Chris Alton wrote:
Is there anyway to have ethereal or tethereal run as a windows service
when the computer starts up?
Can a Windows service run with a GUI? If not, then there's no way to
have Ethereal run as a service, as it's a GUI-based application.
Can a command-line program be conveniently "wrapped" in some program or
script to make it run as a Windows service? If so, Tethereal could
conceivably be so wrapped.
However...
It would be a lot easier on me to have it
do that than to have to restart it everytime I reboot the computer.
...that raises the question of how you'd *control* this service.

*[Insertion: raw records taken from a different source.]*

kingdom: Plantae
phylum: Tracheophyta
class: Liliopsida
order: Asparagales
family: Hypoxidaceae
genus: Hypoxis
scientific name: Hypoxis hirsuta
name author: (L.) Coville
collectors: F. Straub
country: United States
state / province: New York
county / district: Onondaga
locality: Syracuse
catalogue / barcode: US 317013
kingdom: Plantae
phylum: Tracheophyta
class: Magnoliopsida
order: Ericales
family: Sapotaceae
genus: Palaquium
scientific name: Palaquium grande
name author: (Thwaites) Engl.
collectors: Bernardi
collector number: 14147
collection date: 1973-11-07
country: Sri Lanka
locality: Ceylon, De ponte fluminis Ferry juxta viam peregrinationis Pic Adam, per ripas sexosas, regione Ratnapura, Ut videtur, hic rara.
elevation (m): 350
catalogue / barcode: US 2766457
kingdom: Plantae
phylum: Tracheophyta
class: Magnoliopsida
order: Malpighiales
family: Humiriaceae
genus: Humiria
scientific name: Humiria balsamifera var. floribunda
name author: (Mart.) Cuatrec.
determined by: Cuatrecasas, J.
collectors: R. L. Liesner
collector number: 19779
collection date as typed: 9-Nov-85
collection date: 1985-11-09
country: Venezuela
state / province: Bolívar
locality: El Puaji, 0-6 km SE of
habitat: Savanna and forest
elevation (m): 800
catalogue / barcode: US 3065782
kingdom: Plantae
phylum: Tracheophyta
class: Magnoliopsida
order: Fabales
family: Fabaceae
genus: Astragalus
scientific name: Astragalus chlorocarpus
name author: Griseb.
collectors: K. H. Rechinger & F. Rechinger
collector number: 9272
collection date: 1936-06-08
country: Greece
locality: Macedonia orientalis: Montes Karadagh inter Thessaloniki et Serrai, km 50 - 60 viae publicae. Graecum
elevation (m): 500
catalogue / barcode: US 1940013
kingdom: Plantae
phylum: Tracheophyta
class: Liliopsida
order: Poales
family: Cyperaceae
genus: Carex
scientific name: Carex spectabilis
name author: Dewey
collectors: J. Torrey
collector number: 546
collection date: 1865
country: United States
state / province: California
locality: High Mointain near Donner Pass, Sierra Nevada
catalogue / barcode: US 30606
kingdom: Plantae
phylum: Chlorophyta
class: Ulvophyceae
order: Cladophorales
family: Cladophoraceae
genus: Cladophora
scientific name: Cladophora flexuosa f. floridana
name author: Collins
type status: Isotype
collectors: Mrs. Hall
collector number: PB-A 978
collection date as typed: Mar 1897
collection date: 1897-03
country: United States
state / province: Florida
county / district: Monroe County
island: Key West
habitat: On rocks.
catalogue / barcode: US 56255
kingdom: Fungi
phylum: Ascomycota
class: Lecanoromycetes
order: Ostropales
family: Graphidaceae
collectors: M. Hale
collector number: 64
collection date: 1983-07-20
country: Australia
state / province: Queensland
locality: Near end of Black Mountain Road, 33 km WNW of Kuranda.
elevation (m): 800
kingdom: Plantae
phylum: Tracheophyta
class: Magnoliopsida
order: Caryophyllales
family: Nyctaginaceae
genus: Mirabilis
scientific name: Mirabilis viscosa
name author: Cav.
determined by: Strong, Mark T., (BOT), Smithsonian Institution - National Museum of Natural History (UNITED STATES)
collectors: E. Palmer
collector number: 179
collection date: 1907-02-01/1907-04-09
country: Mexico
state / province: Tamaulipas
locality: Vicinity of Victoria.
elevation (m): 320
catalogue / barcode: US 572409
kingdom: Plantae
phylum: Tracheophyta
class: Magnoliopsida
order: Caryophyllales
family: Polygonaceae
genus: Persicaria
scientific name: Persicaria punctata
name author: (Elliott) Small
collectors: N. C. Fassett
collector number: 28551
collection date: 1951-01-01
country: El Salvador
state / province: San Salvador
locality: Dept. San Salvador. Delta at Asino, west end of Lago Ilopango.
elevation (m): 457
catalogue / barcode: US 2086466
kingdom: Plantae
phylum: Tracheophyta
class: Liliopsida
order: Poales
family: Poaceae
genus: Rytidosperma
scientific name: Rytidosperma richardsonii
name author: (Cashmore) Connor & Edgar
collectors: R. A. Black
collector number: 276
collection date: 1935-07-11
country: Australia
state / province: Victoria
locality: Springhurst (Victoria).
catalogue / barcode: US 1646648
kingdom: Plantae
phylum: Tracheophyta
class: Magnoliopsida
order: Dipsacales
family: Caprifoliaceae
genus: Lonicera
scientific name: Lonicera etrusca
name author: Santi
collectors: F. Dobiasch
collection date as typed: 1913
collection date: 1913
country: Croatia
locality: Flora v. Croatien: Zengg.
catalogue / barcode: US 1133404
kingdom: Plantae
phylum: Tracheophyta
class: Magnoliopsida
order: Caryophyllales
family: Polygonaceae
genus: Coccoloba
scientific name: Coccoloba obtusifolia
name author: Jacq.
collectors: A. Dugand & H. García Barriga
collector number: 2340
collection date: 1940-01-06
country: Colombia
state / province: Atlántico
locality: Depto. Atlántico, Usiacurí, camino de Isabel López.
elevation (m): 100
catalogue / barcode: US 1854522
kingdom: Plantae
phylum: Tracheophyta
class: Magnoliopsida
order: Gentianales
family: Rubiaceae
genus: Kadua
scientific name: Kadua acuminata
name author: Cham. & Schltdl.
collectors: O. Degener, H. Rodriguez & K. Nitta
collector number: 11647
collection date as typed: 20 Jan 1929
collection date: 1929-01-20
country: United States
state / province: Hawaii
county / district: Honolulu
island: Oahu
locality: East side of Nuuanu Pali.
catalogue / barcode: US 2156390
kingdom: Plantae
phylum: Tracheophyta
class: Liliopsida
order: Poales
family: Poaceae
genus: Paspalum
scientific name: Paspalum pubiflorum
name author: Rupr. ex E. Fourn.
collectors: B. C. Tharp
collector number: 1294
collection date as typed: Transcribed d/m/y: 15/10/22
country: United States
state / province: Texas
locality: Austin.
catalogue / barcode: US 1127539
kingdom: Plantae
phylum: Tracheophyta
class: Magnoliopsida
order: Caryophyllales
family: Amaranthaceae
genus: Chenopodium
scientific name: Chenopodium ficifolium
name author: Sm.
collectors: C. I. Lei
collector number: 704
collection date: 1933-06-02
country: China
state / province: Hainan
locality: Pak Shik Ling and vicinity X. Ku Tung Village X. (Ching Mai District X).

What is it you want to capture with this service? Do you want to have
something running continuously on your machine, logging *all* traffic on
some particular interface to a file? (There's no provision in WinPcap
for capturing simultaneously on all interfaces - i.e., just as most
other UN*Xes don't support the "any" device that's supported on Linux,
Windows doesn't support it, either, as there's nothing in the OS's
networking code to handle that; the "any" device exists in Linux because
you can have a PF_PACKET socket not bound to a device, that therefore
receives traffic from all adapters, but other packet capture/networking
mechanisms require that you bind to a particular device.)
If so, you don't need to control the service. If not, though, you'd
need some way to control it.
If it can't run as a windows service can somebody point me to a sniffer
than can sniff packets and log it to a file that can be viewed by ethereal?
I don't know of one (tcpdump/WinDump would have the same limitations as
Tethereal in this case, so either you could wrap it or you couldn't).
Another question. Is it possible to use ethereal to view a packet
capture file that is being written to at the same time? i.e.: Like when
ethereal is capturing packets and displays them in real time.
Not in that fashion. There are two special things that happen in that mode:
the process writing to the capture file will, after processing each
batch of packets, "sync out" buffered data so it gets written to the
file (rather than having it buffered in its address space);
that process also sends over a control pipe messages to the process
reading the capture file, for each batch of packets, indicating how many
of the packets were in the batch, so it knows how many packets to read.
That mechanism is specialized to the "Update list of packets in real
time" process; it hasn't been exported to other programs. It might be
possible to do that, but it might also be a non-trivial undertaking.